Ce pays dépouillé, par la sobriété De ses lieux habités et de ses lignes mornes Peut raviver le goût de la vraie liberté, Celle des nuits sans toit, des horizons sans borne.
On peut s'y découvrir, et ne plus l'oublier, Un enfant de la terre attentif et tonique Qui écoute pulser le divin sablier, Passager consentant du grand vaisseau cosmique.
On y peut proprement apprendre à dédaigner Le tourbillon stérile où souvent nous entraîne La faim de possession, et au change gagner Une frugalité bénéfique et pérenne.
On peut y recueillir -venant y pénétrer Une nature brute, hostile et gigantesque- Beaucoup d'humilité, qualité ignorée De tant d'hommes imbus d'un orgueil ubuesque.
On peut s'y élever en cessant d'exploiter De ses petits malheurs, la pitoyable veine Et creusant le filon de sa curiosité Se nourrir derechef de joies simples et saines.
Et puis, dans ce climat sévère et solennel Où aucune vapeur ni gazeuse souillure Ne vient jamais voiler un ciel intemporel, L'esprit peut se hausser vers des strates plus pures.
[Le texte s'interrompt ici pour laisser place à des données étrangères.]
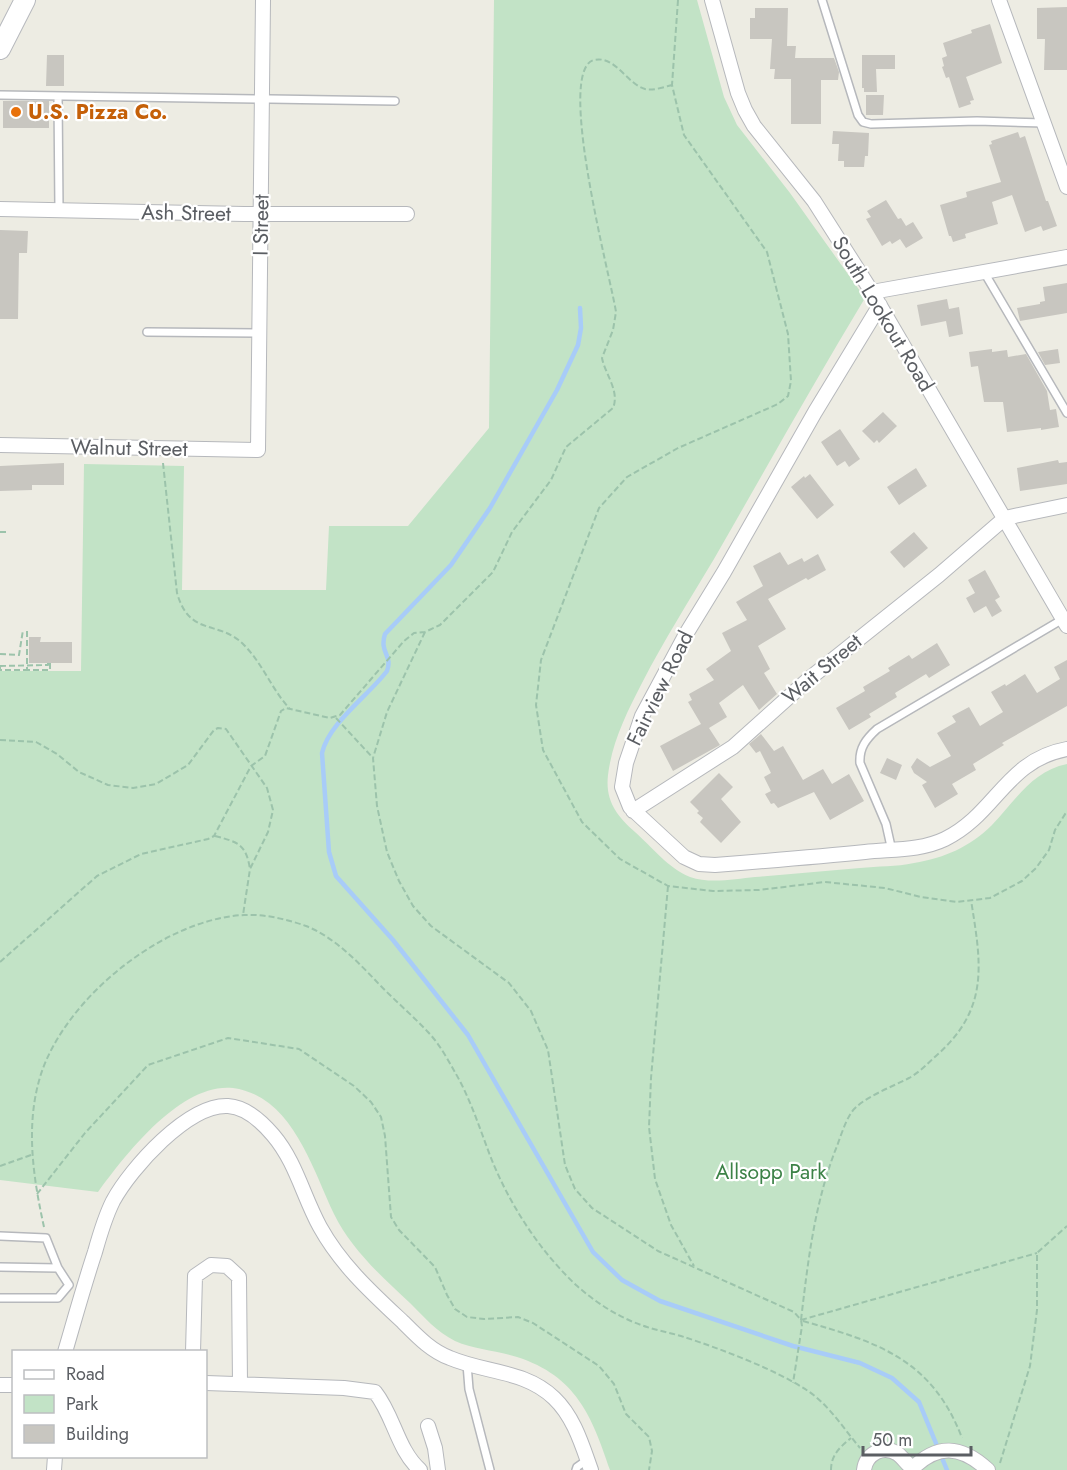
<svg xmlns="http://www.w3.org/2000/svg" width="1067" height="1470" viewBox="0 0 1067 1470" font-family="Jost,sans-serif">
<rect width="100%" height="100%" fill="#edece3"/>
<path fill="#c2e3c6" d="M494,0H697L724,97L737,125L790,193L865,298C813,384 764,472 714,559C689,601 664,640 642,683C627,712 612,742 608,775C605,801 617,816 635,832C651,846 669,869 690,877C710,884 735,879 755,877C790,874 825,871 860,868C878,866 896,867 914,863C944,858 970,847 992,825C1015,801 1032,771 1067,764V1470H610C592,1416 576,1376 517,1357C496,1350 475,1350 455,1341C437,1332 424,1317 410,1303C382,1277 351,1249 334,1214C312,1168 292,1096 233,1088C181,1082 125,1155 98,1192L0,1180V671H81L84,464L184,466L182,590H326L329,526H408L489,428Z"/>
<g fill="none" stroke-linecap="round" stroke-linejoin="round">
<path stroke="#a8ccf8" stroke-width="4.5" d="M580,308L581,328L578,345L557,390L490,508L451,565L385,634C379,653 393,655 387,671C368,696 329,723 322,753L329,852L336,876L393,940L468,1035L593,1252L622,1280L660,1301L793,1346L860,1363L892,1378L919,1402L947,1470"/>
</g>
<path fill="#c8c6c0" d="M1067,7V70H1044L1045,39H1037V8Z
M755,8H788L787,46H796L795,58H834L839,72L838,80H821V124H791V79H774L775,69H770L772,39H750V18H755Z
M990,24L1002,63L966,77L974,100L970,101L971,104L959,108L949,77L946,78L942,67L944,66L942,58L947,56L943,43L972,33L971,30Z
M47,55H64V86H46Z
M862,55H895V69H876L877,92H864V88H862Z
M866,95H884L883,115H866Z
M3,101H49V128H3Z
M833,131L869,133L868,156H865L864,167H844V161H838L839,144H832Z
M1018,132L1020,138L1025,136L1046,201H1048L1057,226L1043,231L1041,226L1025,232L1012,195L992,202L998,224L965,234L966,238L953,242L951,236H949L940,205L967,197L966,192L1001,182L989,145L992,144L991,141Z
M886,200L898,219L901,218L906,226L913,222L923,238L906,248L900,239L892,244L890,241L882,246L866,219L871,217L867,211Z
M0,230L28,231L27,253H19L18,319H0Z
M1067,283V313L1020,321L1017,308L1040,304V302L1045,301L1043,287Z
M947,299L949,309L959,307L963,334L949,337L946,321L921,326L917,305Z
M992,349V352L1007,350L1008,357L1026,354L1047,391L1050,410L1056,409L1059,427L1041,430V428L1007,432L1003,402H984L978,366L971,367L969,352Z
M1058,349L1060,363L1045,365L1038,352Z
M883,412L897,426L879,443L877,440L874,443L862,431Z
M840,429L860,459L849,467L845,461L837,466L821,442Z
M1058,460L1059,463L1067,462V484L1020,491L1017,468Z
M64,463V485H32V490L0,491V466Z
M916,468L927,486L899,505L887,487Z
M810,474L834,505L817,519L791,487L804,476L805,478Z
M914,532L928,548L904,568L890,552Z
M780,552L788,565L802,558L804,562L818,554L826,570L808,580L806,578L768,599L786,629L758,646L770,669L764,673L777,694L759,710L743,685L719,703L727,717L709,728L720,745L673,771L660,746L701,724L688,702L692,700L689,694L714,680L706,669L731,651L722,633L747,620L736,602L763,586L753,566Z
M985,570L1000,597L995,600L1002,611L992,617L986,606L974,613L966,598L975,593L968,580Z
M29,637H41L40,642H72V663H29Z
M937,643L950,665L929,678L926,674L895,693L897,697L869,714L871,717L849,730L836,708L865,691L863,687L890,671L888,668L909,655L912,659Z
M1067,660V706L1002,743L1004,745L973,764L976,770L952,784L958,794L935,808L922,785L927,782L914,773L911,767L917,758L930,767L951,756L937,733L956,722L952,716L969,707L980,726L1003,712L991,692L1005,684L1006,686L1025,674L1037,693L1060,679L1054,667Z
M761,734L774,751L783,746L803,780L823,769L832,784L849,774L864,801L830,820L814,792L778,808L774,803L771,804L765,794L771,791L764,777L771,773L760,751L756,753L749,744Z
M887,758L902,765L896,780L880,773Z
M719,773L733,787L721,799L741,822L721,843L700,822L703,818L697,813L699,811L690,802Z"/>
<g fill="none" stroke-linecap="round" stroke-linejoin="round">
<g stroke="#b6b8bc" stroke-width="10">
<path id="lane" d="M822,0L858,115L863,122L871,124L977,121L1044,123
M0,95L395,101
M58,96L59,210
M984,272L1067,413
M147,332L259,333
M892,851L886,824L860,763C859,748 866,739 877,729L1063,619
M0,1236L46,1238L58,1268L69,1285
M0,1267L58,1268
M0,1298H58L69,1285
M467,1364L469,1389L490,1470
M576,1470L577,1467L587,1460"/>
</g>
<g stroke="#b6b8bc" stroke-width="16">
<path id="street" d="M712,0L738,93L745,110L754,126L814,201L872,292L1067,626
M999,0L1067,187
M0,209L244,214H407
M872,292L1067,257
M880,305L815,412L724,572L686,634L642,716L626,763L622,787L630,807L684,857L699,864L715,865C765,861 815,857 865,852C891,849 920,851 945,839C996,814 1006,760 1067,749
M0,445L258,450L263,0
M633,811L733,747L810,678L939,575L1005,518L1067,505
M65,1352C75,1318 84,1285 95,1252C100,1234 105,1217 113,1201C131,1168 188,1104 228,1106C246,1107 262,1122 273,1135C296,1162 303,1196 320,1227C341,1265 372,1293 403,1322C417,1336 431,1351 450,1358C485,1373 525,1370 554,1398C574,1417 582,1445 591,1470
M193,1352L195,1276L211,1265L227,1266L239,1277L240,1384
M206,1383L344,1388L375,1392C394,1416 397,1449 420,1470
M0,1385H14
M428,1426L435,1448L438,1470
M54,1470L55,1456
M864,1470C866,1454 883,1444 898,1454C903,1458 907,1464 912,1468
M911,1470C937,1443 961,1445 988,1470"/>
</g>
<g stroke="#b7b9be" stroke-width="22">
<path id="secondary" d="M0,49L25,0"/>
</g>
<path stroke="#9cc3ab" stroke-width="2" stroke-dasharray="6 3" stroke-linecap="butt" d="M678,0L672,85L684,135L767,252L788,334L791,381L788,396L778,404L678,448L627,477L599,508L541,660L536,705L543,750L582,822L620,859L668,886L713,891L759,890L825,882L885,888L921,897L957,902L990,898L1022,881L1036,868L1049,850L1055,830L1067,811
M163,463L177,593C190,638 219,619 244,645C263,664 272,690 290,709
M0,532H9
M27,631V670H50V663
M425,632L387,712L373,758L377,806L387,852L399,881L413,906L431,926L509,983L531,1011L548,1050L565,1165L575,1189L592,1208L658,1251L794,1312L801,1320L802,1326L793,1383
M0,654L19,655L23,630
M0,666V670H27
M336,718L373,758
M0,740L36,742L57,754L79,772L108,785L133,788L156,784L188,765L214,730L218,728L226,729L267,788L273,810L268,832L250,869L243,915
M215,836C238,842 246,844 250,869
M668,886L651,1078L649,1127L655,1179L671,1225L694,1266
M0,962L97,876L141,854L208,839L214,836L251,766L265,756L281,711L286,708L330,718L340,715L404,641L414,633L425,632L440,625L493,572L512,532L551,480L566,447L613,408C620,391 605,374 602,358L613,330L616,312C611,279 555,70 594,60C615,55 627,84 645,89C653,91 664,87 672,85
M0,1166L31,1155
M37,1194L85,1133L148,1065L228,1038L299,1049L354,1086L371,1102L381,1117L385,1136L391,1217L399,1230L435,1267L447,1295L455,1309L467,1317L484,1319L518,1317L533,1323L599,1366L614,1384L626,1414L649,1437L652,1451L649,1470
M44,1227C33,1177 25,1124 41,1074C66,998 163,919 244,915C265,914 286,919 306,926C334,937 357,961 377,982C393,999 411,1014 427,1031C439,1043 448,1060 456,1074C472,1102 481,1133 493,1163C512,1208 540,1251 576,1285C596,1303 621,1319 647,1327C659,1331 672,1333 684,1337C721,1349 777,1370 808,1391C829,1405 844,1429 860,1448
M801,1320C808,1261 814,1207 835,1151C840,1139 844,1124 851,1113C861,1098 892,1087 909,1078C920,1072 928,1063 937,1055C990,1008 981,963 971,900
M801,1320L1037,1253
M803,1321C877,1342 932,1359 962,1438
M1000,1463L1030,1366L1037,1310V1253L1067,1226
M831,1470C831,1455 840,1447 851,1438"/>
<use href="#lane" stroke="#fff" stroke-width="7"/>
<use href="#street" stroke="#fff" stroke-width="14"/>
<use href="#secondary" stroke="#fff" stroke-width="20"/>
<path stroke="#9cc3ab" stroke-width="2" stroke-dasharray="6 3" stroke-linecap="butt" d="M0,666L48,665V663"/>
</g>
<circle fill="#e8710a" stroke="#fff" stroke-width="2" cx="16" cy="112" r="6"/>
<g text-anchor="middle" stroke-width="4.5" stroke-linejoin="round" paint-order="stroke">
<g font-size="21" font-weight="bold" fill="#c56008" stroke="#fff" text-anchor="start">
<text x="28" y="119">U.S. Pizza Co.</text>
</g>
<g font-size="21" fill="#5b5e63" stroke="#fff">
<text transform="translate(186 213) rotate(1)" y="7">Ash Street</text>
<text transform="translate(261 225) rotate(-89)" y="7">I Street</text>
<text transform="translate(883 314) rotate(59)" y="7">South Lookout Road</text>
<text transform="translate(129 448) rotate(1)" y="7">Walnut Street</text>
<text transform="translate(822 669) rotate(-40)" y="7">Wait Street</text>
<text transform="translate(660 688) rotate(-64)" y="7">Fairview Road</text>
</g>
<g font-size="21" fill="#3c8247" stroke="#fff">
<text x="771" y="1179">Allsopp Park</text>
</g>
</g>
<rect x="12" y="1350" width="195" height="108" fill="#ffffff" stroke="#bdbfc1" stroke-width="1.5"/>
<rect x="24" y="1370" width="30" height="9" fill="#ffffff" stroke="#bdbfc1" stroke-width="1.5"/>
<text x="66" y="1380" font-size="18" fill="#5b5e63">Road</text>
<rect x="24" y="1395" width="30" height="18" fill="#c2e3c6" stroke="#bdbfc1" stroke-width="1.5"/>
<text x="66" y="1410" font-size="18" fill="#5b5e63">Park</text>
<rect x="24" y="1425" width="30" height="18" fill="#c8c6c0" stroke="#bdbfc1" stroke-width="1.5"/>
<text x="66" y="1440" font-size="18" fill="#5b5e63">Building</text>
<path d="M863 1446v9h108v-9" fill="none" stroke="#5b5e63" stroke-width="3"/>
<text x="872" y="1446" font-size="18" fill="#5b5e63" stroke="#ffffff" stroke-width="4.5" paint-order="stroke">50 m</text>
</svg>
Et songeant quelquefois à la graine perdue Dans le sable depuis bien des années peut-être Qui profite soudain d'une averse épandue Pour s'éveiller et faire une plante renaître,
Il peut imaginer sur le monde empêtré Dans le vice, l'ennui, la haine et l'égoïsme Une ondée de raison, fraîche et inespérée, Et qui ferait germer un nouvel humanisme.